How to complete this task: Without including pictures, set down every record exactly as it stands.

# # # #

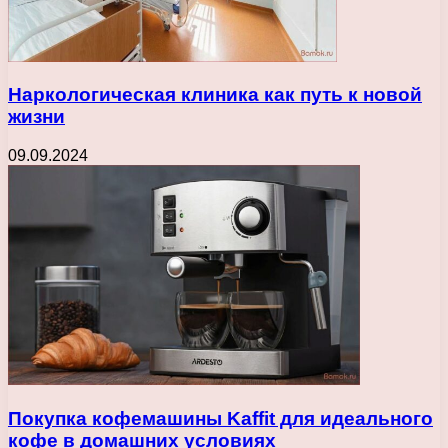
Наркологическая клиника как путь к новой
жизни
09.09.2024
Покупка кофемашины Kaffit для идеального
кофе в домашних условиях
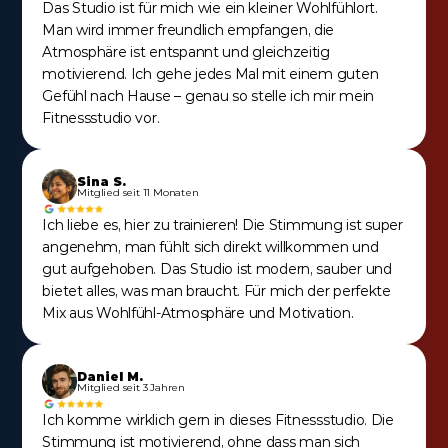
Das Studio ist für mich wie ein kleiner Wohlfühlort. 
Man wird immer freundlich empfangen, die 
Atmosphäre ist entspannt und gleichzeitig 
motivierend. Ich gehe jedes Mal mit einem guten 
Gefühl nach Hause – genau so stelle ich mir mein 
Fitnessstudio vor.
Sina S.
Mitglied seit 11 Monaten
Ich liebe es, hier zu trainieren! Die Stimmung ist super 
angenehm, man fühlt sich direkt willkommen und 
gut aufgehoben. Das Studio ist modern, sauber und 
bietet alles, was man braucht. Für mich der perfekte 
Mix aus Wohlfühl-Atmosphäre und Motivation.
Daniel M.
Mitglied seit 3 Jahren
Ich komme wirklich gern in dieses Fitnessstudio. Die 
Stimmung ist motivierend, ohne dass man sich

# # # #

Solution:
Наркологическая клиника как путь к новой
жизни
09.09.2024
Покупка кофемашины Kaffit для идеального
кофе в домашних условиях
Das Studio ist für mich wie ein kleiner Wohlfühlort. 
Man wird immer freundlich empfangen, die 
Atmosphäre ist entspannt und gleichzeitig 
motivierend. Ich gehe jedes Mal mit einem guten 
Gefühl nach Hause – genau so stelle ich mir mein 
Fitnessstudio vor.
Sina S.
Mitglied seit 11 Monaten
Ich liebe es, hier zu trainieren! Die Stimmung ist super 
angenehm, man fühlt sich direkt willkommen und 
gut aufgehoben. Das Studio ist modern, sauber und 
bietet alles, was man braucht. Für mich der perfekte 
Mix aus Wohlfühl-Atmosphäre und Motivation.
Daniel M.
Mitglied seit 3 Jahren
Ich komme wirklich gern in dieses Fitnessstudio. Die 
Stimmung ist motivierend, ohne dass man sich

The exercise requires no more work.